Nona and Ivar had proceeded only a short distance down the road when out of the dusk the curiously stooped, awkward figure of a man came toward them. It was Ethan Ashe, his hair straggling half way to his shoulders, his black, restless eyes giving Nona and Ivar a sort of imperious recognition while he was still some paces away.

He stood stock still in the road and waited until they had come up to him. Then he looked from one to the other with his piercing stare. “The moon will rise in half an hour,” Ethan Ashe intoned. “Go down to the shore and see. There may be dancing in the moonlight. There was dancing last night. Go down and see.”

Then instantly he plunged past them up the road and Nona stood looking vacantly before her.

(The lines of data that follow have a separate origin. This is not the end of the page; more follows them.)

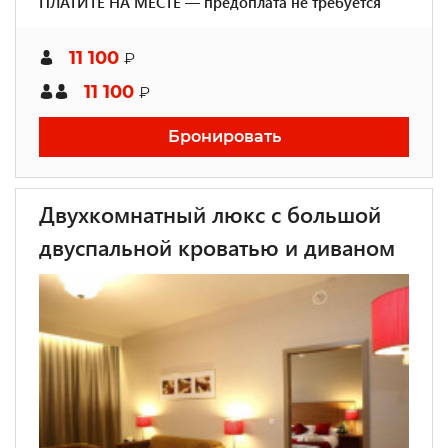
ПЛАТИТЕ НА МЕСТЕ — предоплата не требуется
11 100
₽
11 100
₽
Бронировать
Двухкомнатный люкс с большой
двуспальной кроватью и диваном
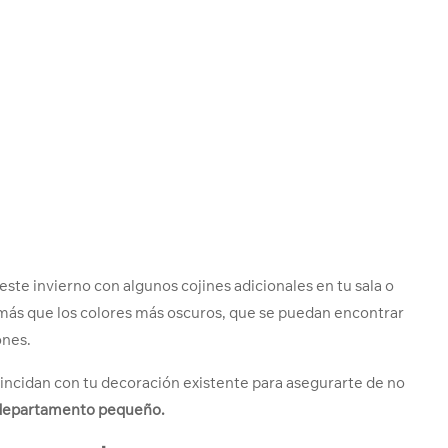
te invierno con algunos cojines adicionales en tu sala o
más que los colores más oscuros, que se puedan encontrar
ones.
oincidan con tu decoración existente para asegurarte de no
 departamento pequeño.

Ivar looked back at Ethan’s uncouth, vanishing figure and laughed brusquely.

“The poor old loon!” he remarked and took Nona’s arm stoutly in his hand. “He doesn’t scare you, does he?”

Nona laughed lightly. “You don’t understand him,” she said. “Ethan is a poet—he sees the Spaniards dancing down there. We ought to be sorry we don’t.”

They had come to a turn in the road where the trees receded and revealed to them a fan-shaped device of the bay under the wakeful transparency of the sky. And upon the glassy floor of water, like spilled red wine, lay the mark of the rising moon.